Meteors Over Texas

Meteors

Keep an eye on the night sky and you might see a meteor.

This is Passport to Texas

When small fragments of cosmic debris—created when a comet swings past the sun—enter the earth’s atmosphere at high rates of speed, they’re visible as streaks of light in the night sky. And there are plenty of meteor showers on the way.

The popular Perseid meteor shower, which peaks in mid-August, is among the more popular meteor events, and seems to originate from the constellation Perseus. In dark sky locations, expect to see up to 75 meteors an hour.

From early October to Mid-November the Orionids are visible. In a normal year you may see 20-25 meteors an hour; in a great year, as many as 50/hr.

The Leonids, are visible much of November, caused by the comet Temple-Tuttle.

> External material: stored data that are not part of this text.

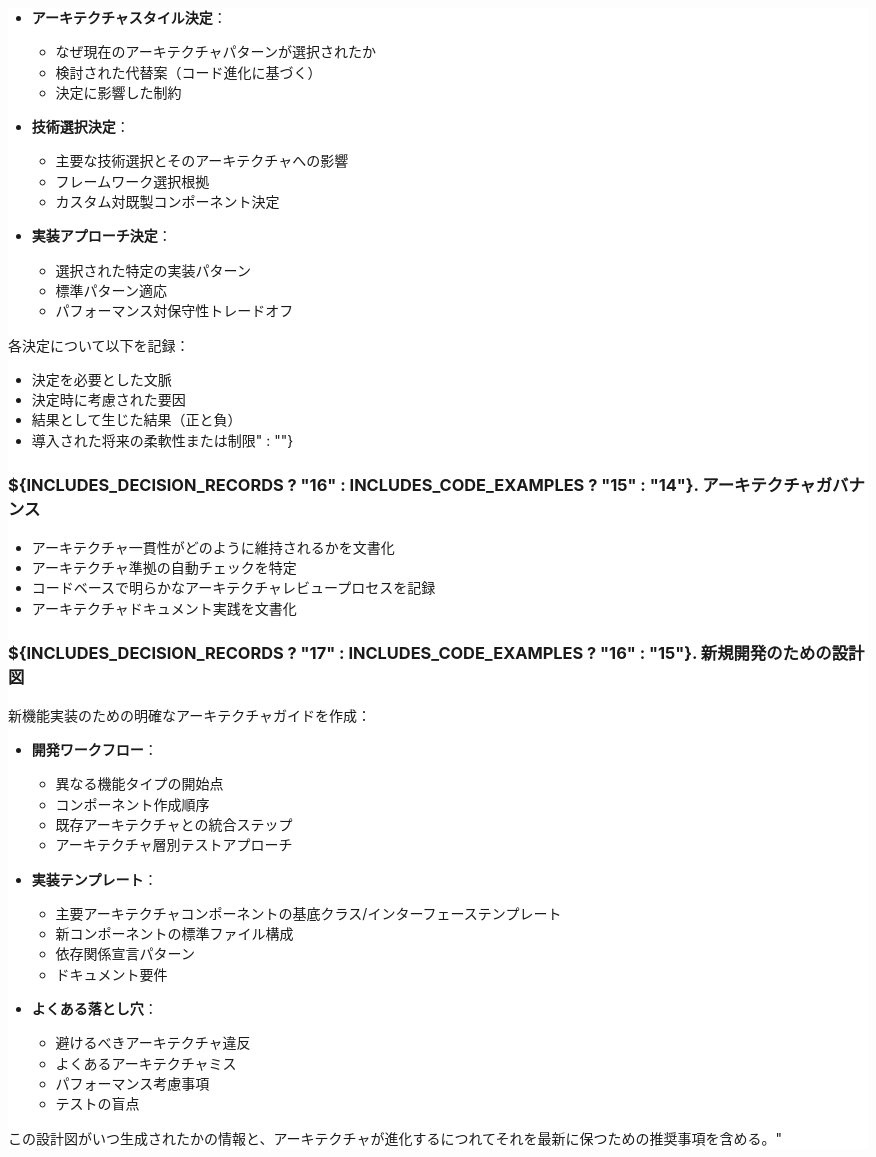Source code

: - **アーキテクチャスタイル決定**：
  - なぜ現在のアーキテクチャパターンが選択されたか
  - 検討された代替案（コード進化に基づく）
  - 決定に影響した制約

- **技術選択決定**：
  - 主要な技術選択とそのアーキテクチャへの影響
  - フレームワーク選択根拠
  - カスタム対既製コンポーネント決定

- **実装アプローチ決定**：
  - 選択された特定の実装パターン
  - 標準パターン適応
  - パフォーマンス対保守性トレードオフ

各決定について以下を記録：
- 決定を必要とした文脈
- 決定時に考慮された要因
- 結果として生じた結果（正と負）
- 導入された将来の柔軟性または制限" : ""}

### ${INCLUDES_DECISION_RECORDS ? "16" : INCLUDES_CODE_EXAMPLES ? "15" : "14"}. アーキテクチャガバナンス
- アーキテクチャ一貫性がどのように維持されるかを文書化
- アーキテクチャ準拠の自動チェックを特定
- コードベースで明らかなアーキテクチャレビュープロセスを記録
- アーキテクチャドキュメント実践を文書化

### ${INCLUDES_DECISION_RECORDS ? "17" : INCLUDES_CODE_EXAMPLES ? "16" : "15"}. 新規開発のための設計図
新機能実装のための明確なアーキテクチャガイドを作成：

- **開発ワークフロー**：
  - 異なる機能タイプの開始点
  - コンポーネント作成順序
  - 既存アーキテクチャとの統合ステップ
  - アーキテクチャ層別テストアプローチ

- **実装テンプレート**：
  - 主要アーキテクチャコンポーネントの基底クラス/インターフェーステンプレート
  - 新コンポーネントの標準ファイル構成
  - 依存関係宣言パターン
  - ドキュメント要件

- **よくある落とし穴**：
  - 避けるべきアーキテクチャ違反
  - よくあるアーキテクチャミス
  - パフォーマンス考慮事項
  - テストの盲点

この設計図がいつ生成されたかの情報と、アーキテクチャが進化するにつれてそれを最新に保つための推奨事項を含める。"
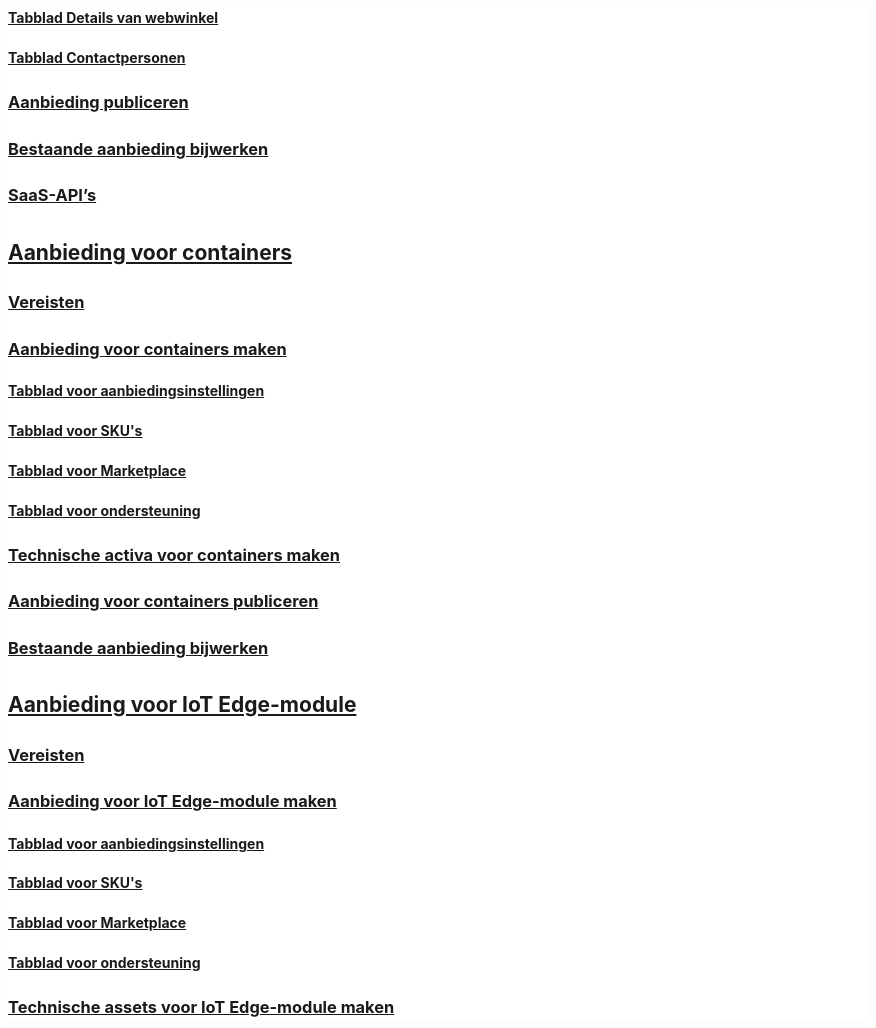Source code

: #### [Tabblad Details van webwinkel](./cloud-partner-portal/saas-app/cpp-storefront-tab.md)
#### [Tabblad Contactpersonen](./cloud-partner-portal/saas-app/cpp-contacts-tab.md)
### [Aanbieding publiceren](./cloud-partner-portal/saas-app/cpp-publish-offer.md)
### [Bestaande aanbieding bijwerken](./cloud-partner-portal/saas-app/cpp-update-existing-offer.md)
### [SaaS-API’s](./cloud-partner-portal-orig/cloud-partner-portal-saas-subscription-apis.md)



## [Aanbieding voor containers](./cloud-partner-portal/containers/cpp-containers-offer.md)
### [Vereisten](./cloud-partner-portal/containers/cpp-prerequisites.md)
### [Aanbieding voor containers maken](./cloud-partner-portal/containers/cpp-create-offer.md)
#### [Tabblad voor aanbiedingsinstellingen](./cloud-partner-portal/containers/cpp-offer-settings-tab.md)
#### [Tabblad voor SKU's](./cloud-partner-portal/containers/cpp-skus-tab.md)
#### [Tabblad voor Marketplace](./cloud-partner-portal/containers/cpp-marketplace-tab.md)
#### [Tabblad voor ondersteuning](./cloud-partner-portal/containers/cpp-support-tab.md)
### [Technische activa voor containers maken](./cloud-partner-portal/containers/cpp-create-technical-assets.md)
### [Aanbieding voor containers publiceren](./cloud-partner-portal/containers/cpp-publish-offer.md)
### [Bestaande aanbieding bijwerken](./cloud-partner-portal/containers/cpp-update-existing-offer.md)


## [Aanbieding voor IoT Edge-module](./cloud-partner-portal/iot-edge-module/cpp-offer-process-parts.md)
### [Vereisten](./cloud-partner-portal/iot-edge-module/cpp-prerequisites.md)
### [Aanbieding voor IoT Edge-module maken](./cloud-partner-portal/iot-edge-module/cpp-create-offer.md)
#### [Tabblad voor aanbiedingsinstellingen](./cloud-partner-portal/iot-edge-module/cpp-offer-settings-tab.md)
#### [Tabblad voor SKU's](./cloud-partner-portal/iot-edge-module/cpp-skus-tab.md)
#### [Tabblad voor Marketplace](./cloud-partner-portal/iot-edge-module/cpp-marketplace-tab.md)
#### [Tabblad voor ondersteuning](./cloud-partner-portal/iot-edge-module/cpp-support-tab.md)
### [Technische assets voor IoT Edge-module maken](./cloud-partner-portal/iot-edge-module/cpp-create-technical-assets.md)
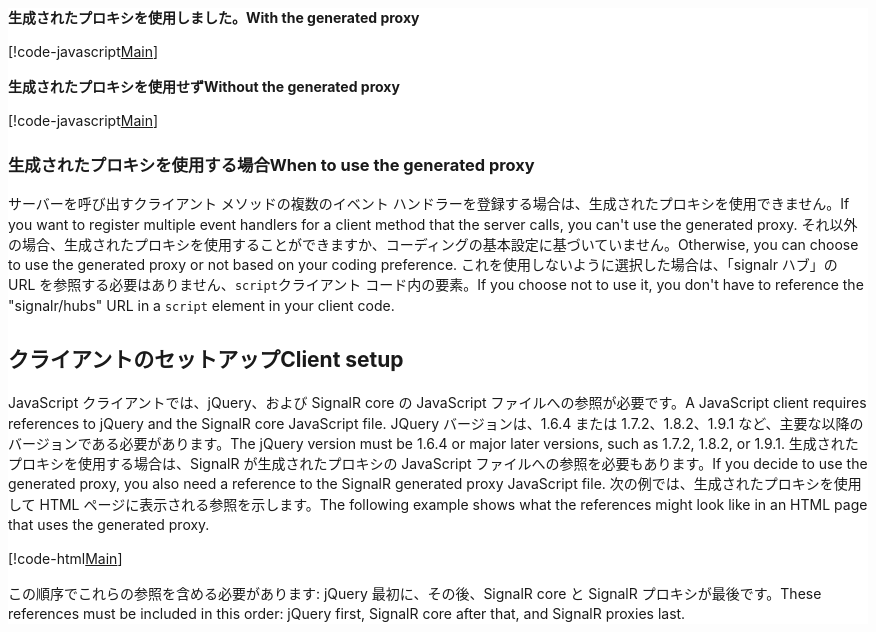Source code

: <span data-ttu-id="30f93-145">**生成されたプロキシを使用しました。**</span><span class="sxs-lookup"><span data-stu-id="30f93-145">**With the generated proxy**</span></span>

[!code-javascript[Main](signalr-1x-hubs-api-guide-javascript-client/samples/sample2.js?highlight=1-2,8)]

<span data-ttu-id="30f93-146">**生成されたプロキシを使用せず**</span><span class="sxs-lookup"><span data-stu-id="30f93-146">**Without the generated proxy**</span></span>

[!code-javascript[Main](signalr-1x-hubs-api-guide-javascript-client/samples/sample3.js?highlight=2-3,9)]

<a id="cantusegenproxy"></a>

### <a name="when-to-use-the-generated-proxy"></a><span data-ttu-id="30f93-147">生成されたプロキシを使用する場合</span><span class="sxs-lookup"><span data-stu-id="30f93-147">When to use the generated proxy</span></span>

<span data-ttu-id="30f93-148">サーバーを呼び出すクライアント メソッドの複数のイベント ハンドラーを登録する場合は、生成されたプロキシを使用できません。</span><span class="sxs-lookup"><span data-stu-id="30f93-148">If you want to register multiple event handlers for a client method that the server calls, you can't use the generated proxy.</span></span> <span data-ttu-id="30f93-149">それ以外の場合、生成されたプロキシを使用することができますか、コーディングの基本設定に基づいていません。</span><span class="sxs-lookup"><span data-stu-id="30f93-149">Otherwise, you can choose to use the generated proxy or not based on your coding preference.</span></span> <span data-ttu-id="30f93-150">これを使用しないように選択した場合は、「signalr ハブ」の URL を参照する必要はありません、`script`クライアント コード内の要素。</span><span class="sxs-lookup"><span data-stu-id="30f93-150">If you choose not to use it, you don't have to reference the "signalr/hubs" URL in a `script` element in your client code.</span></span>

<a id="clientsetup"></a>

## <a name="client-setup"></a><span data-ttu-id="30f93-151">クライアントのセットアップ</span><span class="sxs-lookup"><span data-stu-id="30f93-151">Client setup</span></span>

<span data-ttu-id="30f93-152">JavaScript クライアントでは、jQuery、および SignalR core の JavaScript ファイルへの参照が必要です。</span><span class="sxs-lookup"><span data-stu-id="30f93-152">A JavaScript client requires references to jQuery and the SignalR core JavaScript file.</span></span> <span data-ttu-id="30f93-153">JQuery バージョンは、1.6.4 または 1.7.2、1.8.2、1.9.1 など、主要な以降のバージョンである必要があります。</span><span class="sxs-lookup"><span data-stu-id="30f93-153">The jQuery version must be 1.6.4 or major later versions, such as 1.7.2, 1.8.2, or 1.9.1.</span></span> <span data-ttu-id="30f93-154">生成されたプロキシを使用する場合は、SignalR が生成されたプロキシの JavaScript ファイルへの参照を必要もあります。</span><span class="sxs-lookup"><span data-stu-id="30f93-154">If you decide to use the generated proxy, you also need a reference to the SignalR generated proxy JavaScript file.</span></span> <span data-ttu-id="30f93-155">次の例では、生成されたプロキシを使用して HTML ページに表示される参照を示します。</span><span class="sxs-lookup"><span data-stu-id="30f93-155">The following example shows what the references might look like in an HTML page that uses the generated proxy.</span></span>

[!code-html[Main](signalr-1x-hubs-api-guide-javascript-client/samples/sample4.html)]

<span data-ttu-id="30f93-156">この順序でこれらの参照を含める必要があります: jQuery 最初に、その後、SignalR core と SignalR プロキシが最後です。</span><span class="sxs-lookup"><span data-stu-id="30f93-156">These references must be included in this order: jQuery first, SignalR core after that, and SignalR proxies last.</span></span>

<a id="dynamicproxy"></a>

The Leonids have offered stunning meteor storms as recently as 2001, but expect only 15 meteors an hour through 2031 when the comet reappears.

The Geminids, visible from early to mid-December, are often bright and intensely colored. Meteors start showing up before 10 p.m., which means you don’t have to get up in the middle of the night to see them.

Whether you see 1 or 100 meteors, it’s always a thrill. You can always find more stargazing information in the Texas Parks and Wildlife website.

For Texas Parks and Wildlife…I’m Cecilia Nasti.